With this tree structure, you can implement find() and fill() in log time. Let's use example 1 to illustrate. When I initialize, here's my tree:

The first thing I do is find(4), which returns 4. How do you do that? Use the nl fields and chase tree pointers. After we fill in entry 4 of the return value, we call fill(4), which says that entry 4 is no longer empty. When you're done, here's the tree:

I've drawn the node in yellow to show that it's no longer empty. Nothing else has changed. Now, we call find(2), which will return 2. We then call fill(2), and when that's done, here's the state:

We now call find(0). That will return 0, and we then call fill(0).
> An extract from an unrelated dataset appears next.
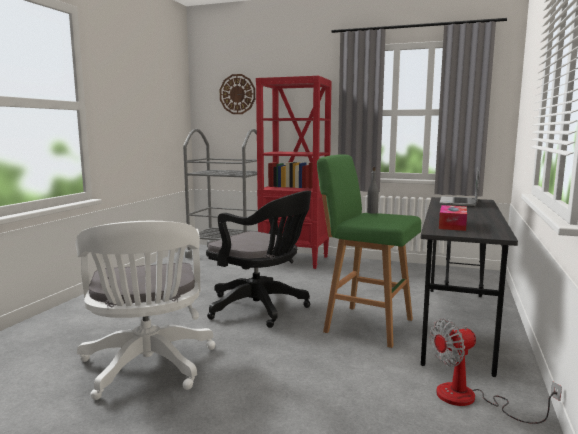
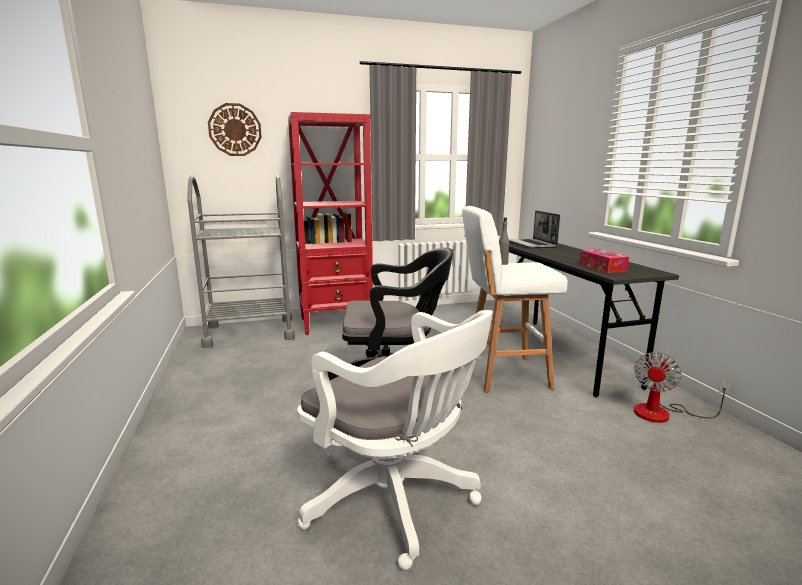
camera: 35 degrees left, 5 degrees up
(365, 325) = (503, 374): green stool -> white stool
When that's done, here's the data structure:

Note how nl in the root node has changed - that's part of the job of fill() -- to travel up to the root, updating nl if necessary.

The next call is find(1), which returns the node whose index is 3. When we call fill(3), our tree becomes:

Ok -- hopefully that gives you enough help to finish the O(n log n) solution. As I said above, it was faster than 96% of the other correct submissions.